What many legislators apparently forget – or chose not to remember in the heightened HB477 debate – is that while such personal communications are searchable under GRAMA, almost always they are kept “private” or “personal” under various definitions if the open records law.

So while a legislator may complain that he doesn’t want a text message or email from a constituent to “show up on the front page of the Tribune,” as we heard over and over again in the HB477 debate, in reality such a personal message would not be released after the appropriate GRAMA review.

Some Utah lawmakers may want all of their communications with their constituents protected. That would make the GRAMA world a much simpler place for both the legislator and the constituent.

But it would also close down what is, and will continue to be, a vital cog in the transparent state and local government working wheel.

It’s the old adage: You don’t want what you say to your legislator publicized, but you want to know what your neighbor is saying, especially what that lobbyist is saying, to your legislator.

As media and open government groups argued before the now-finished GRAMA working group: You lose faith in a government system if things inside that system are withheld from you; kept secret.

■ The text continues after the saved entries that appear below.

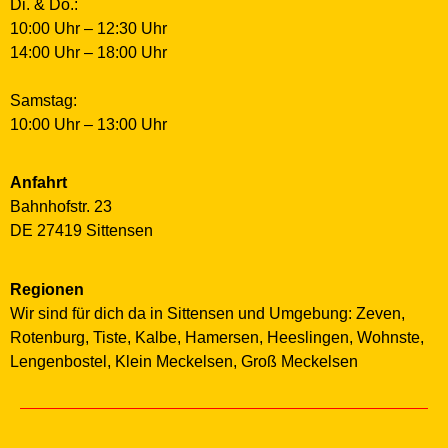
Di. & Do.:
10:00 Uhr – 12:30 Uhr
14:00 Uhr – 18:00 Uhr
Samstag:
10:00 Uhr – 13:00 Uhr
Anfahrt
Bahnhofstr. 23
DE 27419 Sittensen
Regionen
Wir sind für dich da in Sittensen und Umgebung: Zeven,
Rotenburg, Tiste, Kalbe, Hamersen, Heeslingen, Wohnste,
Lengenbostel, Klein Meckelsen, Groß Meckelsen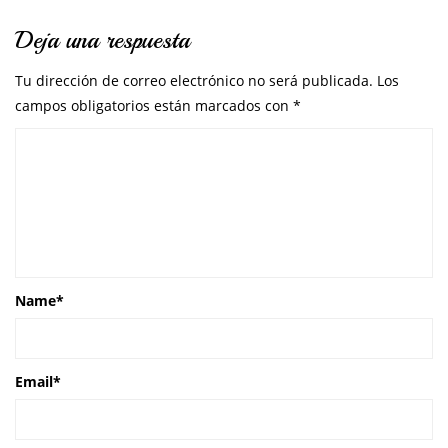
Deja una respuesta
Tu dirección de correo electrónico no será publicada.
Los
campos obligatorios están marcados con
*
Name
*
Email
*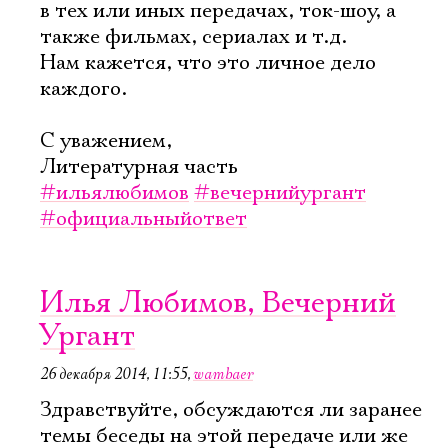
в тех или иных передачах, ток-шоу, а
также фильмах, сериалах и т.д.
Нам кажется, что это личное дело
каждого.
С уважением,
Литературная часть
#ильялюбимов
#вечернийургант
#официальныйответ
Илья Любимов, Вечерний
Ургант
26 декабря 2014, 11:55
,
wambaer
Здравствуйте, обсуждаются ли заранее
темы беседы на этой передаче или же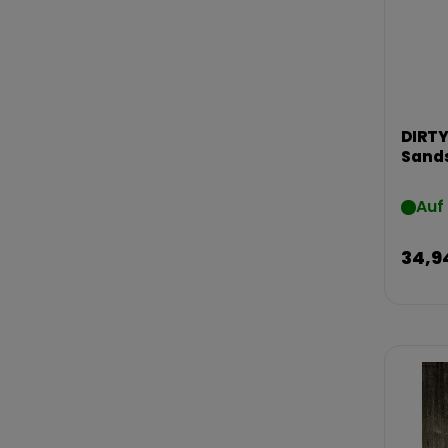
DIRTY
Sands
Auf
34,9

It doesn’t matter if you get to vote on your House member every two years and senator every four years if you don’t know most of what that guy is doing in office. In reality, in many parts of Utah voters are disenfranchised: the GOP or Democratic party delegates get to pick the party nominee. And the district is so heavily Republican or Democratic that that nominee wins.

Around 90 percent of the Utah legislators who seek re-election win. Almost all of the turnover comes when an incumbent decides not to run again and retires, or, more sadly, he or she dies in office.

Voter turnout in Utah is steadily dropping. If your vote really doesn’t change anything, why bother.

So, as cynicism grows it is more important than ever that GRAMA be around to provide access to government records that, in a fair and balanced way, can be made public.

I say thanks to the working group for its study and recommendations.

Now we’ll see if Utah lawmakers will fight the GRAMA battle again any time soon.